The different parts of the world use different models of chakras such as Chinese medicine, Tibetan Buddhism, western world, etc. The western world mainly adhere to the shakta theory of seven main chakras as translated versions of the Sat-Cakra-Nirupana, and the Padaka-Pancaka, the two Indian texts are mainly referred there.

The Jewish kabbalah sometimes associate the different Sephiroth with parts of the body. In Islamic Sufism, Lataif-e-Sitta (Six Subtleties) are considered as psychospiritual "organs" or faculties of sensory and suprasensory perception, activation of which makes a man complete.

There have been several attempts to reconcile the different systems, which received some success even between diverged traditions such as Shakta Tantra, Sufism and Kabbalism, where chakras, lataif and Sephiroth can seemingly represent the same archetypal spiritual concepts.

In Surat Shabda Yoga, initiation by an Outer Living Satguru is required and involves reconnecting soul to the Shabda and stationing the Inner Shabda Master at the third eye chakra. The main seven charkas are described as under:

Sahasrara, also known as the crown chakra, the chakra of consciousness is the master chakra that controls all the other chakras. We can draw a parallel between sahasrasa in yoga with pituitary gland, which secretes hormones to control the rest of the endocrine system, in modern science. Both have similar roles. This chakra is visualized as a lotus with a thousand petals.

Ajna, also known as the third eye, is similar to the pineal gland in modern science. It is the chakra of time, awareness and of light. Like the pineal gland regulates the instincts of going to sleep and awakening by producing hormone melatonin, the Ajna also controls the time cycle of the human body. This chakra is visualized as a lotus with two petals.

The chakra, which is related to the communication, expression and growth, is called Vishuddha or the throat chakra. In modern science, we can compare this with thyroid glands, which produces thyroid hormone and are responsible for growth and maturation of the body. This chakra is visualized as a lotus with sixteen petals.

*Given data:*
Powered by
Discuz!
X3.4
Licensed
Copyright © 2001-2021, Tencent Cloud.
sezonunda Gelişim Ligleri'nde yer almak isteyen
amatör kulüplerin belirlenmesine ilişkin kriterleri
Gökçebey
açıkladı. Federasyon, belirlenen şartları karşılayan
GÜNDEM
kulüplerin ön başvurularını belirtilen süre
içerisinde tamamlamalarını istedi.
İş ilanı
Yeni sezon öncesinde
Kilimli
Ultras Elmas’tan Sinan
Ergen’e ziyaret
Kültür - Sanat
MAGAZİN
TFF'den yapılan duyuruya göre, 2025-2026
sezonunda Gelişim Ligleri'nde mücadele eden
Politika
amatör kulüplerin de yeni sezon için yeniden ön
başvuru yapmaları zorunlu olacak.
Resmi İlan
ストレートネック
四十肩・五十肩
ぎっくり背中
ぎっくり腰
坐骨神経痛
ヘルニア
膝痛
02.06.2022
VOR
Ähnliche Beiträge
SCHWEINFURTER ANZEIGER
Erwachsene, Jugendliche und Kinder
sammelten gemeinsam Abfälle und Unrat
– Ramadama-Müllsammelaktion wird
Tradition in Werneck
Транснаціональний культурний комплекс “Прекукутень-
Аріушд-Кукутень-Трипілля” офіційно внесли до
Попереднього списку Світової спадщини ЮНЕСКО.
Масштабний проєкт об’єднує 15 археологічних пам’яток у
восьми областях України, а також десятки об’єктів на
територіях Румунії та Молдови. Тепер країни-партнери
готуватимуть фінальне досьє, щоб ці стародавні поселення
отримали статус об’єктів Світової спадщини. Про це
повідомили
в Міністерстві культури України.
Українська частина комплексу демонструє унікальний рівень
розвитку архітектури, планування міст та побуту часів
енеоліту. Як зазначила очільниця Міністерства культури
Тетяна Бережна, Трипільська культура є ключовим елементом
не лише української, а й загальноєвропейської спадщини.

*Problem requirements:*
Answer these questions about the chakra text:
1. How many petals does the lotus visualized for Sahasrara have?
2. Which hormone does the pineal gland produce, according to the text?
3. What English name does the text give for Lataif-e-Sitta?

*Task result:*
1. A thousand
2. Melatonin
3. Six Subtleties